Keeping Your Cash Savings From Shriveling Up
Having just lived through a couple of the most volatile stock market weeks we’ve seen in a long time, it’s natural for your thoughts to shift to capital preservation. From the 1980s through the dot com bust you could have allocated a portion of your investment portfolio to money market funds knowing that it would grow almost risk-free at a rate at least 1% above the rate of inflation. Beginning in 2002 that strategy started to unravel as short term interest rates declined almost to zero. As a result money market funds ultimately became more like safe deposit boxes for cash than as opportunities for even modest growth. Those investors that panicked after the crash of 2008 and moved what was left of their investments into the safest money market funds – those investing in U.S. treasury bills – lost on average 1.8% of the purchasing power of their investment every year since that time. Today, with the average fund returning a paltry 0.01%, it won’t take much of a bump up in inflation to further erode the purchasing power of your money market investments.
Jerome Schneider, a managing director at mutual fund company PIMCO, suggests that the solution is to switch to funds that provide more active approaches toward capital preservation. He writes in a recent article: “Ahead of the Fed’s rate actions and also the implementation of the Securities and Exchange Commission money market fund reform in 2016, we believe now is the time for investors to consider looking beyond money market funds toward active approaches for capital preservation. Alternatives, including low volatility short-term and low duration strategies, seek to preserve purchasing power, as well as capital, in an environment of increasing inflation pressures by investing in assets that may offer more yield and the potential for higher total returns in exchange for a minimal increase in risk.”

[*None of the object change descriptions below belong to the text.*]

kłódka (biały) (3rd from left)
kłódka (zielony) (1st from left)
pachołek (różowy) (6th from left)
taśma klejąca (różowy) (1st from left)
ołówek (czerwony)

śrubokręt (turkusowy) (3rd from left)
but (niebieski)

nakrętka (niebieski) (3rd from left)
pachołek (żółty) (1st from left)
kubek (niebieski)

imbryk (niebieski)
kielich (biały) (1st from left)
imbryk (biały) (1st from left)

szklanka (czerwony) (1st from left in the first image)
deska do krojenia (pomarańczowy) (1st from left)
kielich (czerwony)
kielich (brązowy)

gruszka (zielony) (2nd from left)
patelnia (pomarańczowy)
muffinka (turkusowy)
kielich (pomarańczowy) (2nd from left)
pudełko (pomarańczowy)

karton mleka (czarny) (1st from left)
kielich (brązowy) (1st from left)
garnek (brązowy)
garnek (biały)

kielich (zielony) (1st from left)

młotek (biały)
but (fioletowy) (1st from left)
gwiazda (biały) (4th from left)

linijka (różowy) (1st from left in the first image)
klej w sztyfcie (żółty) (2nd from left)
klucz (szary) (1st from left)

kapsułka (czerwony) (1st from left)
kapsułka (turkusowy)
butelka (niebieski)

I agree with Schneider, but with the caveat that in investing there is no free lunch. With regard to fixed income investments, the only way you can reduce interest rate risk while maintaining real (i.e. above inflation) growth is by taking on higher levels of other types of risk such as credit, currency, and/or liquidity risk. In other words, you can only generate more income by investing in funds holding bonds (1) from companies with poorer credit, (2) in countries whose currencies are expected to strengthen against the U.S. dollar, or (3) that may lock up your cash for some period of time. Of course, the higher the return, the greater the chance that the fund fails to achieve the expected return, not to mention the risk that it could lose value. And that relationship is not necessarily linear. During times when bonds yields are low, stretching for a little bit more yield can come with a pretty high downside consequence, notwithstanding the fact that bond funds are historically much less volatile than stocks.
This isn’t to suggest that there’s nothing active bond managers can do to squeeze out additional income with, as Schneider puts it, “a minimal increase in risk.” In certain types of environments (such as when yield curves are steep) a good active bond fund manager can take specific actions such as rolling down the curve to generate additional returns without adding hardly any commensurate risk. That alone bolsters his claim that actively-managed bond funds can provide better purchasing power support than index funds. But there’s only so much additional income a fund manager can generate, and those that utilize derivatives, credit default swaps, and other alternatives to leverage returns may be taking a lot more capital preservation risk than is warranted for money that might be needed in the short term.
Finding the right balance between the competing goals of purchasing power support and capital preservation is very challenging in the current era of extremely low interest rates. I would argue that on the fixed income side of your portfolio the latter goal is the more important of the two. It’s therefore very important to determine how much risk an active manager is taking before committing money to his/her fund that you will need for living expenses or other short-term goals.